Queen of Oranges, painting and screen print on glass by Mindy Weisel, 2012.

Queen of Oranges, painting and screen print on glass by Mindy Weisel, 2012.

Also prominent at Lorch’s gallery is the work of Berlin-based Wilken Skurk, whose cast-glass and metal sculp­tures include the highly archi­tec­­tonic Power, in patin­ated bronze and cast glass. The price is $55,000. “Many of Skurk’s larger examples are favored by collectors for their gardens,” says Lorch, who will take part in the inaugural Art and Design New York fair, which takes place May 8 to 11. He reports that Americans make up 20 percent of his client list.

Power, in cast glass and patinated bronze, by Wilken Skurk, 2008.

Power, in cast glass and patinated bronze, by Wilken Skurk, 2008.

In Paris, on the Right Bank, the Clara Scremini Gallery specializes in both contemporary glass and ceramics. Since opening in 1985, Scremini has sold more than eighty works to various museums, including the Musée des Arts Décoratifs, the Musée Guimet, the Corning Museum of Glass, the Musée de Design et d’Arts Appliqués Contemporains in Lausanne, Switzerland, and the Victoria and Albert Museum in London.

Kolosa in engraved blown glass by Gérald Vatrin, 2013.

Kolosa in engraved blown glass by Gérald Vatrin, 2013.

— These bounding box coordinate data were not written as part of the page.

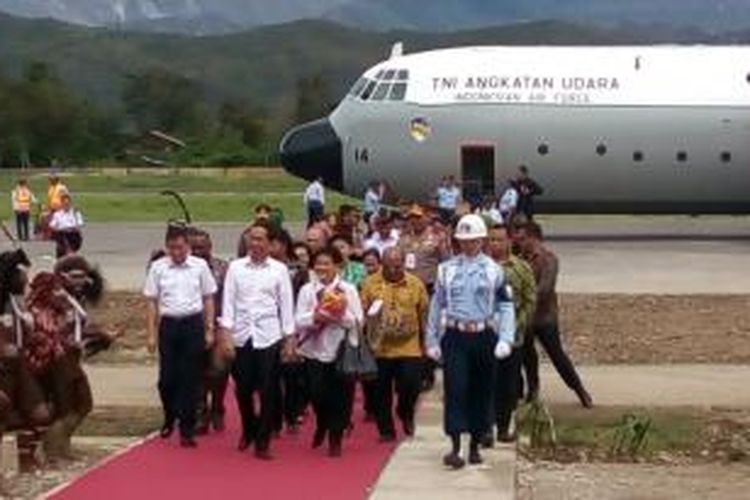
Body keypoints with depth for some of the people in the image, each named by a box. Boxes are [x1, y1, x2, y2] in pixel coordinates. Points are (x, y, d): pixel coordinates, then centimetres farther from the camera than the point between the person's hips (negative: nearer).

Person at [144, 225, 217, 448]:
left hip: (193, 324, -1)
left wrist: (209, 330, 2)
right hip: (168, 324, 1)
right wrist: (151, 334, 1)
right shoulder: (158, 267, 1)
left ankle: (187, 430, 7)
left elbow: (208, 299, 6)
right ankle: (170, 418, 31)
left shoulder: (200, 266, 0)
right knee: (167, 377, 4)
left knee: (190, 379, 0)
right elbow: (152, 302, 4)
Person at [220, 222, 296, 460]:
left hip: (268, 336, -1)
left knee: (268, 392, -1)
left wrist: (289, 338, 0)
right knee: (242, 389, 9)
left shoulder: (279, 269, 1)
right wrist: (226, 331, -6)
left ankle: (263, 442, 8)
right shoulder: (236, 267, 4)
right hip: (241, 336, 2)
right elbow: (228, 300, 3)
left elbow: (286, 304, 3)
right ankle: (248, 431, 33)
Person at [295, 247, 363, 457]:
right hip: (315, 350, 1)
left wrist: (341, 314, -19)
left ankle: (335, 439, 14)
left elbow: (357, 321, -3)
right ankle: (321, 427, 29)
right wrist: (315, 318, -21)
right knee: (317, 394, -2)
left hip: (341, 349, -1)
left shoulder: (349, 290, 1)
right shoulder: (307, 290, 4)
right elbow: (299, 322, -3)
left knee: (339, 396, 0)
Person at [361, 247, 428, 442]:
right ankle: (386, 430, 20)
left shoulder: (416, 284, 0)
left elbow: (424, 315, 6)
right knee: (382, 392, 6)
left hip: (409, 347, 0)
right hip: (380, 347, 1)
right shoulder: (370, 283, -2)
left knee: (411, 385, -7)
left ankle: (405, 412, 25)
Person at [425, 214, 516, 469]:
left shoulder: (494, 270, 1)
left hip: (484, 336, 0)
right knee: (455, 388, -10)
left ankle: (475, 446, 20)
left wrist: (505, 340, -12)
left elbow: (506, 307, -2)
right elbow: (436, 306, 8)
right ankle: (455, 447, -11)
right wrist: (432, 340, 5)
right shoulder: (446, 269, 5)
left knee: (481, 391, 8)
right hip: (455, 336, 0)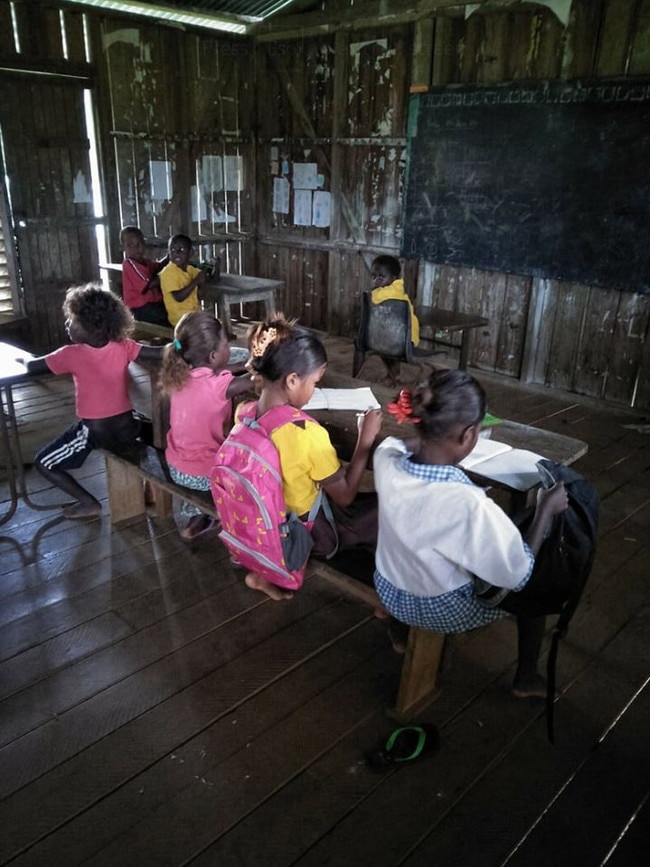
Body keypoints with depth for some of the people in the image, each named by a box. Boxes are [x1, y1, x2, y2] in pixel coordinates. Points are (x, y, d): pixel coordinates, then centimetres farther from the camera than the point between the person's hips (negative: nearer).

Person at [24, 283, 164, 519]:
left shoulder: (73, 354, -14)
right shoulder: (123, 347, -7)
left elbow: (31, 367, -4)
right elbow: (160, 353, -12)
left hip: (94, 431, -4)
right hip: (126, 427, 4)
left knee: (43, 463, 15)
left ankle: (88, 503, 9)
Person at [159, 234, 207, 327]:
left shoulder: (190, 269, 10)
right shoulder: (168, 272, -13)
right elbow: (179, 297, -21)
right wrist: (196, 281, -22)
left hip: (195, 312, 8)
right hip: (180, 317, -8)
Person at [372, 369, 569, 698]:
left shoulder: (386, 460, -23)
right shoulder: (470, 505, -40)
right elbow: (519, 576, -23)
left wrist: (431, 433, 14)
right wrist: (546, 508, -14)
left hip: (391, 594, 5)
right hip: (445, 612, -5)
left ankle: (401, 632, 54)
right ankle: (526, 679, 41)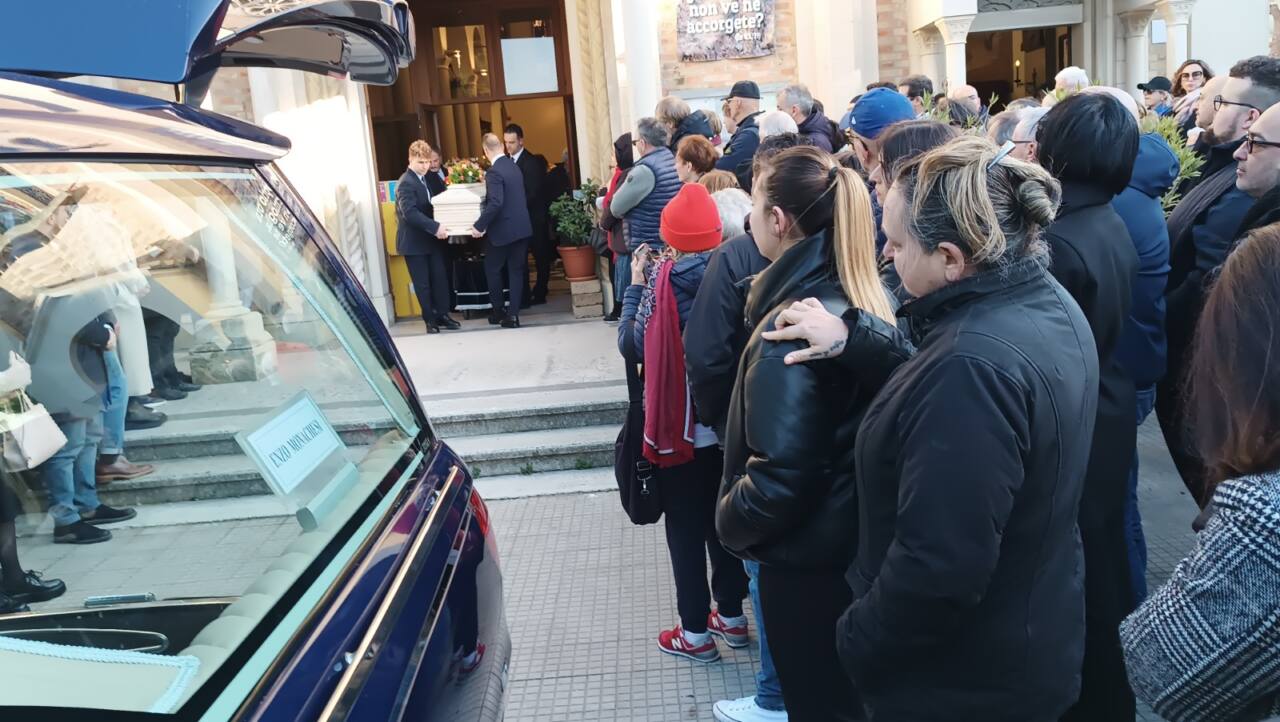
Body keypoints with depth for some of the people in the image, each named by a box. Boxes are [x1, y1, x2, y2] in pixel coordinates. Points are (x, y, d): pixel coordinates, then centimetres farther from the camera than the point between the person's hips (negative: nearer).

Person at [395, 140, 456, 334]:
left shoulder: (425, 179, 13)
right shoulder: (406, 183, -15)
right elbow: (410, 213, -26)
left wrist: (438, 228, 6)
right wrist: (435, 227, -31)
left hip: (431, 238, 8)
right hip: (414, 242, -8)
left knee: (440, 278, 6)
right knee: (422, 283, 1)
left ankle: (442, 315, 16)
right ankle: (430, 320, 11)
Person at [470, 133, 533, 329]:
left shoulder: (494, 172, -17)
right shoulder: (514, 165, 8)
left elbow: (495, 203, -26)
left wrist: (479, 225, -18)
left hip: (503, 229, -7)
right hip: (521, 226, 7)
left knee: (492, 270, 11)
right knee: (516, 270, 8)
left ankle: (498, 312, 20)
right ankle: (513, 314, 8)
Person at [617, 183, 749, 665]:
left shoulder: (663, 280, -17)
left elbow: (632, 346, -10)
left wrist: (635, 285, 0)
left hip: (678, 427, -4)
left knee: (686, 528, 8)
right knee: (724, 519, 19)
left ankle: (695, 632, 17)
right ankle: (731, 615, 32)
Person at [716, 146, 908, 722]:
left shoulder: (793, 326, -26)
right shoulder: (867, 300, 0)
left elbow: (779, 474, -25)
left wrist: (730, 520, -9)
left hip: (808, 556, -8)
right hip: (854, 538, 8)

Scremini reports that her clients are attracted to the work of Gérald Vatrin who engraves geometric patterns on his blown glass, creating pieces that are a “totally new sculptural interpretation of glass.” Also at Scremini is glass by Hungarian GyÖrgy Gáspár, who lives in Budapest and creates geometric forms, many with a Day-Glo-like palette of magenta and brilliant blues and yellows. “Clients find that his sleek sculptures fit into their contemporary art collections as well as alongside period antiques,” Scremini says. Prices for his work run up to $17,000.

Lesley Kehoe Galleries in Melbourne, Australia, may seem an unlikely spot to attract American collectors. But 50 percent of Kehoe’s clients are from the States. “My collectors are seeking work beyond the routine multicolored vessels,” he says.

One artist he favors is Masahiro Asaka of Japan, whose ice-like glass with crystalline edges approaches abstract sculpture. “One collector of Masa has Francis Bacon paintings and both contemporary and antique Japanese lacquer, indicating how such glass complements a varied range of fine art and decorative arts,” Kehoe says. Masa’s work is in the $25,000 range.

Surge 16.2 by Masahiro Asaka, 2012, in cold-worked cast glass.

Surge 16.2 by Masahiro Asaka, 2012, in cold-worked cast glass.

Mel Douglas is another artist who is pursued internationally, according to Kehoe. Her creations in blown black glass contrast matte and luster finishes achieved with stippling and engraving. Kehoe regularly takes part in Asia Week New York, Art Antiques Lon­don, and the Sydney Contemporary Art Fair.